══ SUPPLIED INFORMATION ══
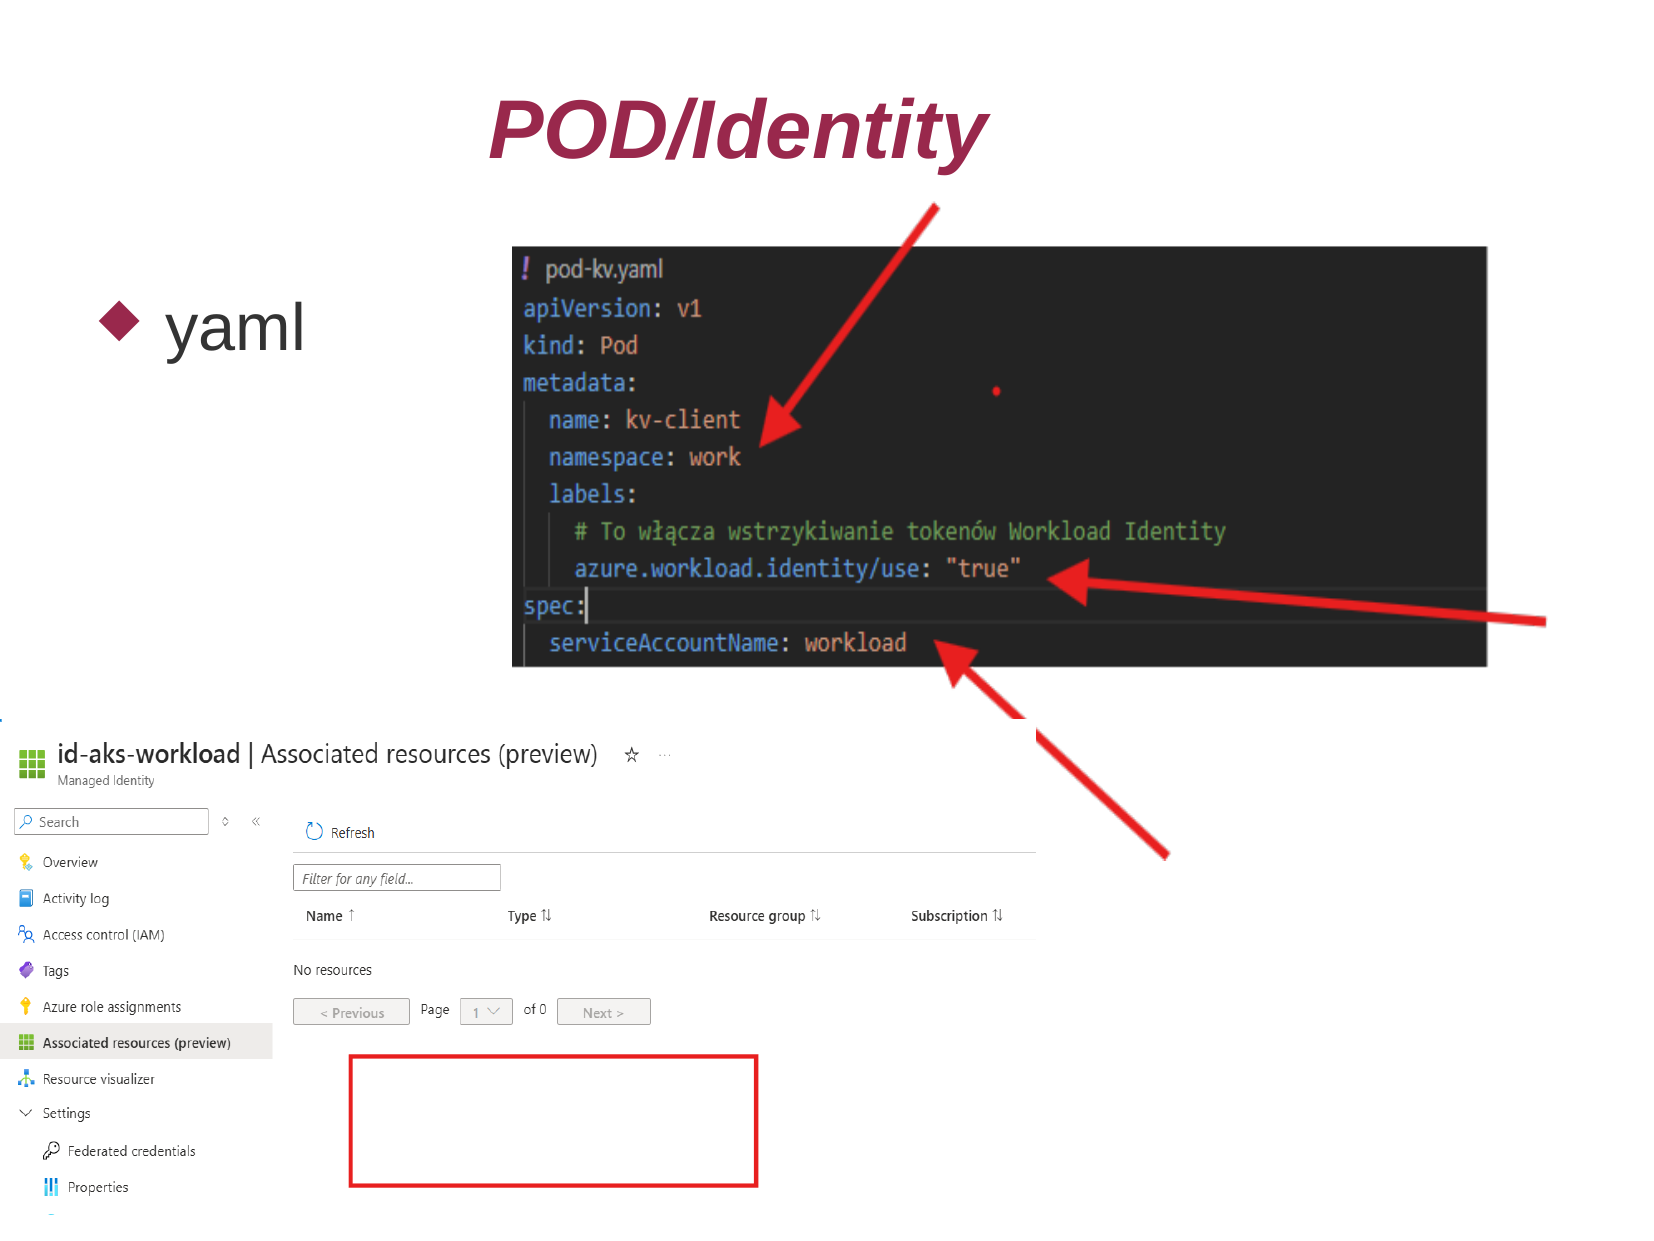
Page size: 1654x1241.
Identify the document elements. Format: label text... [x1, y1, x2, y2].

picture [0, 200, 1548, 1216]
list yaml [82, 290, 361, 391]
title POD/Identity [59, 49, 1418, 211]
═══
== DIRECTIONS FOR THIS TASK ==
Can you output all of the entries above word for word, leaving out the pictures?

== TASK OUTPUT ==
Page size: 1654x1241.
Identify the document elements. Format: label text... [x1, y1, x2, y2].

picture [0, 200, 1548, 1216]
list yaml [82, 290, 361, 391]
title POD/Identity [59, 49, 1418, 211]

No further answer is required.